_WHAT IS REQUIRED_. I'd like every line from the material below that has "llegar" in it.

_MATERIAL FOR THIS TASK_.
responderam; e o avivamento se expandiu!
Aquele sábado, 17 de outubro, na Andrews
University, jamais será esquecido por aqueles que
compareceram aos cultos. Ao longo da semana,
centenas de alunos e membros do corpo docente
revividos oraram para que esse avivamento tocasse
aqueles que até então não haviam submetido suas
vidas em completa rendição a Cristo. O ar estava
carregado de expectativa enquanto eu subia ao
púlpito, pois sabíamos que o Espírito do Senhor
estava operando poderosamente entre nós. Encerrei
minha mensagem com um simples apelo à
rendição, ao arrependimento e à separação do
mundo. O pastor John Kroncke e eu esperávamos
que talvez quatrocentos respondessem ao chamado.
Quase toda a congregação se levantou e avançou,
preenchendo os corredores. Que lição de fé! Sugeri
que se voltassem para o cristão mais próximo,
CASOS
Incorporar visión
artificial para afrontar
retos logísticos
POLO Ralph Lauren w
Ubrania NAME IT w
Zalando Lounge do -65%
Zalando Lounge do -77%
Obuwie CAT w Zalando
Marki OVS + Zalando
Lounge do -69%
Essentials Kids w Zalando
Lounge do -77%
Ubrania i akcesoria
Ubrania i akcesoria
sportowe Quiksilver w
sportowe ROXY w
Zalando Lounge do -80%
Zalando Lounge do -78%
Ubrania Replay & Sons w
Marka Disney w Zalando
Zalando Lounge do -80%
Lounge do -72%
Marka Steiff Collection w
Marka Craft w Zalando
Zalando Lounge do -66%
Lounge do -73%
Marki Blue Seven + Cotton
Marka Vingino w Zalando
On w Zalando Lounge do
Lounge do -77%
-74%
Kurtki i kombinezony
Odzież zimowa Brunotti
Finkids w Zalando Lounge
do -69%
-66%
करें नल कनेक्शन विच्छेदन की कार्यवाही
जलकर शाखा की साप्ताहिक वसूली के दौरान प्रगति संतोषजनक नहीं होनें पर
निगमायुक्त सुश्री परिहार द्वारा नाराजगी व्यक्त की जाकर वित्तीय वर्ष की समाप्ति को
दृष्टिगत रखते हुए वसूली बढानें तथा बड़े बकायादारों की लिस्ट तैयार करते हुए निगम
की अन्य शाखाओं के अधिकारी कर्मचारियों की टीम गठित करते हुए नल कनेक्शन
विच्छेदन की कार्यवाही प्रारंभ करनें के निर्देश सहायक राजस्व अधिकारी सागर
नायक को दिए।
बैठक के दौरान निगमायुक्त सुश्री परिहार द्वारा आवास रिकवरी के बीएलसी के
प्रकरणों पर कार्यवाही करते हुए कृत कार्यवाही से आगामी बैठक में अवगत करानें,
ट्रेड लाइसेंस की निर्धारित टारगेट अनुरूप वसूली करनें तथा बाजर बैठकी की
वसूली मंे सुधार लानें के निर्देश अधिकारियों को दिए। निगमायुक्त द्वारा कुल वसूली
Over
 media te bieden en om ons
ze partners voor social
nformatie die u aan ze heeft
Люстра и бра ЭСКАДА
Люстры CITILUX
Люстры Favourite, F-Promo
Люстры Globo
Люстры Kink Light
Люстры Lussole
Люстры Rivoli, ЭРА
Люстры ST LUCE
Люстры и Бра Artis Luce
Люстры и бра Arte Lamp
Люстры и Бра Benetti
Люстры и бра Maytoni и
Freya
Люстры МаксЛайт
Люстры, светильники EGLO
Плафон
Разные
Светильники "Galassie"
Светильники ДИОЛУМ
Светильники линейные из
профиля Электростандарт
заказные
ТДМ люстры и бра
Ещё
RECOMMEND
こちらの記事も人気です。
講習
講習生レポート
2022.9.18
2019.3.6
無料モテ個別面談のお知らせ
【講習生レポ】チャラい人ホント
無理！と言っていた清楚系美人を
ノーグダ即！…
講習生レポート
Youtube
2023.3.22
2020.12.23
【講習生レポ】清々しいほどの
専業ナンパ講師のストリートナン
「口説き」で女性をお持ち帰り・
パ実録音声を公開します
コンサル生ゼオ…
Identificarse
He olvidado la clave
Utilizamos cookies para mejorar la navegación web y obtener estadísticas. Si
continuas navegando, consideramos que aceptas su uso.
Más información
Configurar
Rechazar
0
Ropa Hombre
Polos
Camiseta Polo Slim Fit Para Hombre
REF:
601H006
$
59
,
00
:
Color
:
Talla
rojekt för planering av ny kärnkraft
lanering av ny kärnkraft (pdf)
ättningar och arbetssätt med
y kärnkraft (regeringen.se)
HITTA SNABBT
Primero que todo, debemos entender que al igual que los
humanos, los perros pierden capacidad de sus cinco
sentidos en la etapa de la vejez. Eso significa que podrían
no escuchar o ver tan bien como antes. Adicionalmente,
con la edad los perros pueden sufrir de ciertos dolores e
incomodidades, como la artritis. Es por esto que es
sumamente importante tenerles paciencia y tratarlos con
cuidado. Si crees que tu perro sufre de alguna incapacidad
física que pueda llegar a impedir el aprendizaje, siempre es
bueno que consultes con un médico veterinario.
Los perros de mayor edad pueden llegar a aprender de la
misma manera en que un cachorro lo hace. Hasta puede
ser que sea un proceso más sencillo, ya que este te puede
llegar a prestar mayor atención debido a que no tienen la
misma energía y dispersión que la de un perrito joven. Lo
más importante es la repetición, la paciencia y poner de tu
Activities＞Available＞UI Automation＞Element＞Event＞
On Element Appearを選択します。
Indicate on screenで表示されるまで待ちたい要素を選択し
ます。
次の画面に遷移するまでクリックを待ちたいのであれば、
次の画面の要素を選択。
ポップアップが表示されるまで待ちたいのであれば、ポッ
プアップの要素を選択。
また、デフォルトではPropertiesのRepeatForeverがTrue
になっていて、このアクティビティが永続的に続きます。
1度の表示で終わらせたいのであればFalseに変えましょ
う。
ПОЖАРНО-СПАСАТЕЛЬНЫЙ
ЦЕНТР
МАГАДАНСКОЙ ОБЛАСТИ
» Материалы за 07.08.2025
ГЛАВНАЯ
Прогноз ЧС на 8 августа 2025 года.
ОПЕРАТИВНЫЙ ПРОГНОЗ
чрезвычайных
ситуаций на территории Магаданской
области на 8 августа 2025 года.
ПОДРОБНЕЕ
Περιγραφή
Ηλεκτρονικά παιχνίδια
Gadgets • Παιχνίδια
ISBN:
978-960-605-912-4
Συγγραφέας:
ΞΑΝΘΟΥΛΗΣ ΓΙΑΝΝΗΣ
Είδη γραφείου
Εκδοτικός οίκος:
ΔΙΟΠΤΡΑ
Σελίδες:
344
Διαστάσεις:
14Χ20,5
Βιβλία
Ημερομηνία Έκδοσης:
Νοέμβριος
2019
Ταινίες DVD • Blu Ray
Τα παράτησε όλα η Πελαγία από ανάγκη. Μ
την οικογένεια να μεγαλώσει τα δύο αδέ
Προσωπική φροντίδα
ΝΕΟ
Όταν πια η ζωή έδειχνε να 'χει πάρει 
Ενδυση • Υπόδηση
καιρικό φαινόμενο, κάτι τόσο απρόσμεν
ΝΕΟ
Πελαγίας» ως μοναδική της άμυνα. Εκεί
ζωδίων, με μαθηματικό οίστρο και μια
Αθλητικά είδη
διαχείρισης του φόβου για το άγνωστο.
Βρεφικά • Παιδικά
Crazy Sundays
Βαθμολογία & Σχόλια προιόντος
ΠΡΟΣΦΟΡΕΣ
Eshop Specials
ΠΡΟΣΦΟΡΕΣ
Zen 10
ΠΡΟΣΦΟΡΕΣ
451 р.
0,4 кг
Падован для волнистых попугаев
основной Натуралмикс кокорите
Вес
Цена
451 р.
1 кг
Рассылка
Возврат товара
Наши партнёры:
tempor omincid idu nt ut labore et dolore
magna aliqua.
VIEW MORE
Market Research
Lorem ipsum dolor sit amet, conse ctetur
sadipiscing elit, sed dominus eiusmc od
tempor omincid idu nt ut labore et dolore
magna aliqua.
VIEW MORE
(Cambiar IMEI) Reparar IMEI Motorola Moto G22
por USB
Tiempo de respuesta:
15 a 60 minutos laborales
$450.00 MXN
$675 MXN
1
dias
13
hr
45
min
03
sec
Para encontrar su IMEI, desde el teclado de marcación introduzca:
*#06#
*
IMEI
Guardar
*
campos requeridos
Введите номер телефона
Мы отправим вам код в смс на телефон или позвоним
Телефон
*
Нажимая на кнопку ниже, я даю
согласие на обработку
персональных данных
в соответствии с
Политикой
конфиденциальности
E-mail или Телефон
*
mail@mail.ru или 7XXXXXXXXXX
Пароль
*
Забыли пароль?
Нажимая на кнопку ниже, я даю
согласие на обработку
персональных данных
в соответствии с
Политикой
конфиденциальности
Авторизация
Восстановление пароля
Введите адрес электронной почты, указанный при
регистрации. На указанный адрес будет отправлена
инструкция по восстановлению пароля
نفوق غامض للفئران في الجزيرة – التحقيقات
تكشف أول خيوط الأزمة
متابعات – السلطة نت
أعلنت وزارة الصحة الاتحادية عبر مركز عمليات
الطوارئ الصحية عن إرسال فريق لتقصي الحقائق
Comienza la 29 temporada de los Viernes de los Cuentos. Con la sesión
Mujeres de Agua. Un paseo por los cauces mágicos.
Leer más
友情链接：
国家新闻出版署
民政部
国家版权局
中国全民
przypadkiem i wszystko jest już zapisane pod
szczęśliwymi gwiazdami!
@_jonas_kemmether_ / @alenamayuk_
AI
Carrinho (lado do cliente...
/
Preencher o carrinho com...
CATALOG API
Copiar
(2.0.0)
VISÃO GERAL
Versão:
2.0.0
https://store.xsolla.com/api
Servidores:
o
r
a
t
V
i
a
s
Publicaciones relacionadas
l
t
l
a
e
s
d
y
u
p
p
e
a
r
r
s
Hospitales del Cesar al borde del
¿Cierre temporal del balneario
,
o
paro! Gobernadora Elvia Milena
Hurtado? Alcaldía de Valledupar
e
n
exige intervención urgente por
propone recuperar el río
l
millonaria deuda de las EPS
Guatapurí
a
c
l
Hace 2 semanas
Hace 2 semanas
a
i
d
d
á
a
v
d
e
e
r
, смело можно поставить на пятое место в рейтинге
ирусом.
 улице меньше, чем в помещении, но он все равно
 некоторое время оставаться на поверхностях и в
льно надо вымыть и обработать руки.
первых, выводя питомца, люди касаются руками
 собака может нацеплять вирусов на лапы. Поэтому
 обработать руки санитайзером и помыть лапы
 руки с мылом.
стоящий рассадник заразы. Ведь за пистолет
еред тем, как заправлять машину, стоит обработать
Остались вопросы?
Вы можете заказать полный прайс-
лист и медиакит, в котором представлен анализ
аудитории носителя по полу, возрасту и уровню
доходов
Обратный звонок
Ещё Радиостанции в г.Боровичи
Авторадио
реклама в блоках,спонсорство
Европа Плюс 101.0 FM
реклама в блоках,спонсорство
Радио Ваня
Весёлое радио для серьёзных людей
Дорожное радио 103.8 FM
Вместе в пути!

_RESULT FOR THIS EXERCISE_.
física que pueda llegar a impedir el aprendizaje, siempre es
Los perros de mayor edad pueden llegar a aprender de la
llegar a prestar mayor atención debido a que no tienen la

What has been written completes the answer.